Task goal ->
Please recast the data between the lines holding "form, 9 h 09 min" and "11 h 58 min", inclusive, as a two-column CSV with the headers entry_text and reading. Give one row for each text and its answer, with each value in a single quoted field and line breaks replaced by spaces.

Records for the task ->
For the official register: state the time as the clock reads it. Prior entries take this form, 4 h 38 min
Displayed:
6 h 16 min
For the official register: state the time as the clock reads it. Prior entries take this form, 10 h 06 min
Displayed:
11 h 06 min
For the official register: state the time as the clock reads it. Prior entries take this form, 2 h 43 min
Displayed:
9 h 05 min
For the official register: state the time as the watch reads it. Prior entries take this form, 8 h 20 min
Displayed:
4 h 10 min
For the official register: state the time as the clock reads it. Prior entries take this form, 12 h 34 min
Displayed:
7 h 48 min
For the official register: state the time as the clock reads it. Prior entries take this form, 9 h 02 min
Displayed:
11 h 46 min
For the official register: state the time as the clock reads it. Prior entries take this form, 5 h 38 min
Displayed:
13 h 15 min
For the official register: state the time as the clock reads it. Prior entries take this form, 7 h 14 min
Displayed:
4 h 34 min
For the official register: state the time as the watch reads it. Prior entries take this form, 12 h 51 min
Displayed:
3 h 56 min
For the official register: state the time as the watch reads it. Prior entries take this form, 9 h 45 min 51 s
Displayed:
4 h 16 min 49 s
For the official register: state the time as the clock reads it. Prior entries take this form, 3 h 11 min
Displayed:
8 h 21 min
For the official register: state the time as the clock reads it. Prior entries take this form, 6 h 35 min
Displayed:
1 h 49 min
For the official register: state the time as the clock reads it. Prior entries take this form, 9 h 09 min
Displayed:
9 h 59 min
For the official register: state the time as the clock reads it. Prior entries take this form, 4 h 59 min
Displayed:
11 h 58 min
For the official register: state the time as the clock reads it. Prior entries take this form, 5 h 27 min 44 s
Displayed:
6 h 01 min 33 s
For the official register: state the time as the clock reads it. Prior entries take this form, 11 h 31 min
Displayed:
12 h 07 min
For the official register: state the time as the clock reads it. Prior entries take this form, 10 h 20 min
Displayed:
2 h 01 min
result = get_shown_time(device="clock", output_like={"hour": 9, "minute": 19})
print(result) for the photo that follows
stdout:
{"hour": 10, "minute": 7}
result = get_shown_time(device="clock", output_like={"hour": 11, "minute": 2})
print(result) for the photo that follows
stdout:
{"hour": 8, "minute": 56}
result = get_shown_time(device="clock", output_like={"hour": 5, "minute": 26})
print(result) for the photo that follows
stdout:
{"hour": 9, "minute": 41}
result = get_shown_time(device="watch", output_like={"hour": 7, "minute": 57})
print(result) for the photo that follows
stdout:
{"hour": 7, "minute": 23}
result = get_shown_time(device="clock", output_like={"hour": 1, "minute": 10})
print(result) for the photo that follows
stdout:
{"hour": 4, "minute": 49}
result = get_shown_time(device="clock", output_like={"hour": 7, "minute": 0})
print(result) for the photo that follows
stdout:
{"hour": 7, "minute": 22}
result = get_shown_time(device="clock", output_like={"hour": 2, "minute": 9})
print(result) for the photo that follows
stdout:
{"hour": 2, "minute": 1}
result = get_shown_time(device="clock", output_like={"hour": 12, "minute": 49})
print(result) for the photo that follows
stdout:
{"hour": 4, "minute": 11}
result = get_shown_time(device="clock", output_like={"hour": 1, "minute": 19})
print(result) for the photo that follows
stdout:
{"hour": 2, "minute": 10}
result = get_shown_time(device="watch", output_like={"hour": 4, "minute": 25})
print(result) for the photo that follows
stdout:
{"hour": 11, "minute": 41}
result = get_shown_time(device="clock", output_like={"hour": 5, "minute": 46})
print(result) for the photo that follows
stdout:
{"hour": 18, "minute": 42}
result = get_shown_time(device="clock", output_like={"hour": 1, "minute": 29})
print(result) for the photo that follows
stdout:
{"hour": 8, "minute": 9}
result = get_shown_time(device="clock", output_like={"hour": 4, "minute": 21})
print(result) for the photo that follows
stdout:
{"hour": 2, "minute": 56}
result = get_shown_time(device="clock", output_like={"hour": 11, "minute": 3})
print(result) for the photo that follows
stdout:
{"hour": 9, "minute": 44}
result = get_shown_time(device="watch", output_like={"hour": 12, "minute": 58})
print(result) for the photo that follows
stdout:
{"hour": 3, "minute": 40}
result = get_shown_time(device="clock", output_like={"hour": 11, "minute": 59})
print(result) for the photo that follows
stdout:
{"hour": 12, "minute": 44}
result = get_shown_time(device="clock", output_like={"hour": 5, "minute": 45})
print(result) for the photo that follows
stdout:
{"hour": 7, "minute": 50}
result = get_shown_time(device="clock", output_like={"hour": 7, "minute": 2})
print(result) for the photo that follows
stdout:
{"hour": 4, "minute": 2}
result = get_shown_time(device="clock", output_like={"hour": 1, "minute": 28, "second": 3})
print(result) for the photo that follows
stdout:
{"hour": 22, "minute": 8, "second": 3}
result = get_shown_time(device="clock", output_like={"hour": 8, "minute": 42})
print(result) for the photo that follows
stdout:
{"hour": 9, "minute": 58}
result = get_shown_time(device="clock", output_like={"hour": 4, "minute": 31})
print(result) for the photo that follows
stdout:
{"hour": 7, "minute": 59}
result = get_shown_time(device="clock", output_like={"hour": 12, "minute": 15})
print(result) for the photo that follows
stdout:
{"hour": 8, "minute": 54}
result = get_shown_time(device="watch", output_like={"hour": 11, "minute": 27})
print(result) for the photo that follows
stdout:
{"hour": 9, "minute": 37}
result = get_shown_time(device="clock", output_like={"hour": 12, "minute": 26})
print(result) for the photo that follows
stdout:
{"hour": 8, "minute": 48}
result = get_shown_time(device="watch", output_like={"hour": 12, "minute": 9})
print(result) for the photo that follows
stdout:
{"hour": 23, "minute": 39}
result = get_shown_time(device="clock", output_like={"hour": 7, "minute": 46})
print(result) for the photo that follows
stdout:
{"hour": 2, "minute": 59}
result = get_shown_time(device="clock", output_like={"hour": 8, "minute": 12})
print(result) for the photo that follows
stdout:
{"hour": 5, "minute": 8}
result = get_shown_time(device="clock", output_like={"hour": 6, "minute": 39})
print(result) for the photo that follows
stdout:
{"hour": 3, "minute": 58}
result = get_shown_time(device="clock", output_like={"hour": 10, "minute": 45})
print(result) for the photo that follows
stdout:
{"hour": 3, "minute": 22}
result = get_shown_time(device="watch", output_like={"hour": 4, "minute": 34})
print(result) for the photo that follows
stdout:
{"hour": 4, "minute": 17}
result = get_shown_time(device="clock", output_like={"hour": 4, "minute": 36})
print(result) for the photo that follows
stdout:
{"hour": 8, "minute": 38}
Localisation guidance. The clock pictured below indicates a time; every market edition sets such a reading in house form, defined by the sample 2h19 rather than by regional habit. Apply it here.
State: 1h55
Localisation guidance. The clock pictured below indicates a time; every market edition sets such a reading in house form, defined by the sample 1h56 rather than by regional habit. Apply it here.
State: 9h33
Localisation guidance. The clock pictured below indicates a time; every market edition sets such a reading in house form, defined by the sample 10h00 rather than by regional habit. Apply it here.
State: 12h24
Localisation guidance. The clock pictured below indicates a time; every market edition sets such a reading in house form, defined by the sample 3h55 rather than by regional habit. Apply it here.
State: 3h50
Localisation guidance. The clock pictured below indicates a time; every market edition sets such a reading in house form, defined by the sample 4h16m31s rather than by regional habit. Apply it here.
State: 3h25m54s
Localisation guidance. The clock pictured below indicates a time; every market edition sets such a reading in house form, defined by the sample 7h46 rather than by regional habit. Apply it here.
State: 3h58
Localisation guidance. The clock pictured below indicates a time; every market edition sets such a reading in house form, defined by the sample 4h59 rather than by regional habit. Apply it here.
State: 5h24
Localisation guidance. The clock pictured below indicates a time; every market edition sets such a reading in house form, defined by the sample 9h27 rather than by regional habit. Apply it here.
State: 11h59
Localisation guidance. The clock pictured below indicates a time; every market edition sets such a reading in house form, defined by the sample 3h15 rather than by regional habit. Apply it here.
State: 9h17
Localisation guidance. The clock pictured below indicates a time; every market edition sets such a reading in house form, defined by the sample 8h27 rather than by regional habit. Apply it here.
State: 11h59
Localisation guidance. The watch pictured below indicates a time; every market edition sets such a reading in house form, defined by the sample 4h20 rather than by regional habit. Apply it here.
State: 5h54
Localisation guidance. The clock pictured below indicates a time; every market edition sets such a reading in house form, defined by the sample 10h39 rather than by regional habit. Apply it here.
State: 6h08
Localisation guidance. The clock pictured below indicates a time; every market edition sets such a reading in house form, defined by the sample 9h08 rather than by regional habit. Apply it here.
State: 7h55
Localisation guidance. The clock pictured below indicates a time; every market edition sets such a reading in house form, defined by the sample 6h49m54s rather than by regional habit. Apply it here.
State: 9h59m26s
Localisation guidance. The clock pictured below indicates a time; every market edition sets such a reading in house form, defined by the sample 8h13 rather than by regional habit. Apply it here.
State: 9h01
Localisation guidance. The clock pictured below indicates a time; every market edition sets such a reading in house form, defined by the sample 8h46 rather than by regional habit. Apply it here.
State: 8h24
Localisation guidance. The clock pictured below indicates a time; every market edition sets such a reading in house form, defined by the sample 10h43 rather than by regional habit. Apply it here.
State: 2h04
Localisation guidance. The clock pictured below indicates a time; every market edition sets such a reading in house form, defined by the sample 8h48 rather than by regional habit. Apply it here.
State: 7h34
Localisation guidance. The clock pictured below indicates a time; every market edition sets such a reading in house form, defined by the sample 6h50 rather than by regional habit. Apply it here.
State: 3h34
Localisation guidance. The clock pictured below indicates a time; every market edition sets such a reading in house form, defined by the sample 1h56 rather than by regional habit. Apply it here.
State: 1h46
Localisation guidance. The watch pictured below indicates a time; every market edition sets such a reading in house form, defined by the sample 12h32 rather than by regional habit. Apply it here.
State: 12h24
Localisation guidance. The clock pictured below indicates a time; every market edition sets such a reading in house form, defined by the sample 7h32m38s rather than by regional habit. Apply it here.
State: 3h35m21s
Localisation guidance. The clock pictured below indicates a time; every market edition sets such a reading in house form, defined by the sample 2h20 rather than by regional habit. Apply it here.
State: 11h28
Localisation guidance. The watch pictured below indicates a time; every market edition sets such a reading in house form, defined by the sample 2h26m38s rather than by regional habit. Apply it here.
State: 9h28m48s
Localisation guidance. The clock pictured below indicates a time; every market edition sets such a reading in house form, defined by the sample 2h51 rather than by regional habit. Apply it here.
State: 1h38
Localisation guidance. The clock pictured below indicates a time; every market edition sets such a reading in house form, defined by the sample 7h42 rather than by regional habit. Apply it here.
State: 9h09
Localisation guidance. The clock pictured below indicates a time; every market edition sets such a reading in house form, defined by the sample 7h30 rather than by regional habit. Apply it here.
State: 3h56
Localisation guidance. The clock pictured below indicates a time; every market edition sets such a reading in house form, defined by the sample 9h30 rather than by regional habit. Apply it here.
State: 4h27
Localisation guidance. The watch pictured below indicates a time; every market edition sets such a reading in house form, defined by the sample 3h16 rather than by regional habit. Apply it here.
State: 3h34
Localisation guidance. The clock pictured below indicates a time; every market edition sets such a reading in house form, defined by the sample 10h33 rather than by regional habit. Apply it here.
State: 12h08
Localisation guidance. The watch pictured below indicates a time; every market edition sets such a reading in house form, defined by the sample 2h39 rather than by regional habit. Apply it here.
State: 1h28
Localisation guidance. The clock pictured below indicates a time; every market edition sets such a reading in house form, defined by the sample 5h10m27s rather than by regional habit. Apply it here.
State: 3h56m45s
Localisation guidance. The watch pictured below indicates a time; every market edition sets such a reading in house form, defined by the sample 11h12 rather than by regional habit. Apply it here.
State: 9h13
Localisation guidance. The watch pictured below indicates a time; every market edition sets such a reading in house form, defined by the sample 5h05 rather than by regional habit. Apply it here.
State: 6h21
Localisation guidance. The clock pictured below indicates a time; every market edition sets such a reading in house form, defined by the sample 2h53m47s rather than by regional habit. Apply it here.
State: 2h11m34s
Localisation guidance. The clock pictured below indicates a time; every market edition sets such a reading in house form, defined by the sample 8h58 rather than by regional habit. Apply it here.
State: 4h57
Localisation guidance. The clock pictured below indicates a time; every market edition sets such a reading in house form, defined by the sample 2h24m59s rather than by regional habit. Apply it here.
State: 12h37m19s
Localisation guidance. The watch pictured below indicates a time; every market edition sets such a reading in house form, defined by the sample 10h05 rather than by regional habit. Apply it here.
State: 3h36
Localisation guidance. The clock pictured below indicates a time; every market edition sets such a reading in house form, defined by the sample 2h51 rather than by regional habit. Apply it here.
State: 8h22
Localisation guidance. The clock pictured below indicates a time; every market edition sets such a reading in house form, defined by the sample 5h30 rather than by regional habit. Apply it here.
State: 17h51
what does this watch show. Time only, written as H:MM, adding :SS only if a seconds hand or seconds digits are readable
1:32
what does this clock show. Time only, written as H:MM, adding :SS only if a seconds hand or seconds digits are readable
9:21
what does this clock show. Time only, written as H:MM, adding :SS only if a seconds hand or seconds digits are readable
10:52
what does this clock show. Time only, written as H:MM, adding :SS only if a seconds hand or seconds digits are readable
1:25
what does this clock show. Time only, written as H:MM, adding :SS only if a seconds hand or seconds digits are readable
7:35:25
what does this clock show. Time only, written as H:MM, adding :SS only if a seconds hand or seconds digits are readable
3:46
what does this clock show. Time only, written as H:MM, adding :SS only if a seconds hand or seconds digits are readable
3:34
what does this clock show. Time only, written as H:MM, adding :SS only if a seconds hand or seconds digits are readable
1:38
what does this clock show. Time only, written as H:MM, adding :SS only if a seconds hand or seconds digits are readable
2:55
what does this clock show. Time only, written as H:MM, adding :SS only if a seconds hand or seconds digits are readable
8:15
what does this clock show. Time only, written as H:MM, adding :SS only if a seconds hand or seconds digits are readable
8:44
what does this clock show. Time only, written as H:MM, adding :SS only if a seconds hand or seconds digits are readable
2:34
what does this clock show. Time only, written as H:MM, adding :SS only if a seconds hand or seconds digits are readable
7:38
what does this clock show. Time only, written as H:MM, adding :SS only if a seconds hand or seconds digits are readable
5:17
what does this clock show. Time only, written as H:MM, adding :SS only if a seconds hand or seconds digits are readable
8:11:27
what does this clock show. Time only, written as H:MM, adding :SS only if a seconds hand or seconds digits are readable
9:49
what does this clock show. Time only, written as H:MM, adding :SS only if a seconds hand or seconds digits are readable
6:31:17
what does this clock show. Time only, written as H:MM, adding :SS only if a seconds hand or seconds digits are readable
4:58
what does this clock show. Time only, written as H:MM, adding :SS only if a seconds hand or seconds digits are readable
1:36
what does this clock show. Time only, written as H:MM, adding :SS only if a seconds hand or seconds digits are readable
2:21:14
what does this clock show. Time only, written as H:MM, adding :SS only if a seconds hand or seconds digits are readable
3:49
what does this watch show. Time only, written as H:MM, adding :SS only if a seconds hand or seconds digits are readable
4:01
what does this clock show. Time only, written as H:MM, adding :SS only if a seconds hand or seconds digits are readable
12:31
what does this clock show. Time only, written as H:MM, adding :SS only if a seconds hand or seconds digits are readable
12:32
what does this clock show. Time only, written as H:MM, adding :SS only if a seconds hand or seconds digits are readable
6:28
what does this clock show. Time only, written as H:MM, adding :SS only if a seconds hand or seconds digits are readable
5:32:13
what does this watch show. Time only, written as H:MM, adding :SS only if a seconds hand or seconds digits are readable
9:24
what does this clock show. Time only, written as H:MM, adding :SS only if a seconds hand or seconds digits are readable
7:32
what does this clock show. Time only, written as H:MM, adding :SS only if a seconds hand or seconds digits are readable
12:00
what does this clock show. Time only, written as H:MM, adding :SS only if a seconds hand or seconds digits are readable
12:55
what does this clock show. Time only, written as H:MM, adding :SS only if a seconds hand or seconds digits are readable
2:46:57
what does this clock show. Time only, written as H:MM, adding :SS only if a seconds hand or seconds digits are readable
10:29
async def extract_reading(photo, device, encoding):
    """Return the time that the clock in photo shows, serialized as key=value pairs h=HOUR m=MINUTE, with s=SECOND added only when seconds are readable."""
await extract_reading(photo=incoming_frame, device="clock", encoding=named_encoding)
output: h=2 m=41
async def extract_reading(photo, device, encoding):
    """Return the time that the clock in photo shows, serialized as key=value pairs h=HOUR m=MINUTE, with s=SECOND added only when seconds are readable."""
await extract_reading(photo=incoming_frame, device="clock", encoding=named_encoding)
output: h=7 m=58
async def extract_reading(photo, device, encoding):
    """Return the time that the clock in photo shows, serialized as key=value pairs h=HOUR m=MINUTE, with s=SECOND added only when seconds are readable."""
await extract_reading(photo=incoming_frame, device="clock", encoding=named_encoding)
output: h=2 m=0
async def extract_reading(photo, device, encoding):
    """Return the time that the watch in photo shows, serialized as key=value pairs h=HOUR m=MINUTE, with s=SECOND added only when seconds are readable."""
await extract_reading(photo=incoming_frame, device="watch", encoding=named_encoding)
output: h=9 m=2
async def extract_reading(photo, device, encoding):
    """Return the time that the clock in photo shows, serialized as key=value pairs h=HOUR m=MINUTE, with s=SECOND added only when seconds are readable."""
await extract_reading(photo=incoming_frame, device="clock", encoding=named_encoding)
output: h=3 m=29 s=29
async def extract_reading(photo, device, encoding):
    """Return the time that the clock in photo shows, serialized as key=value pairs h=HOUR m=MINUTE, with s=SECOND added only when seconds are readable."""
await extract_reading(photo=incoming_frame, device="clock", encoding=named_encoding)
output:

Answer to the exercise ->
entry_text,reading
"For the official register: state the time as the clock reads it. Prior entries take this form, 9 h 09 min Displayed:","9 h 59 min"
"For the official register: state the time as the clock reads it. Prior entries take this form, 4 h 59 min Displayed:","11 h 58 min"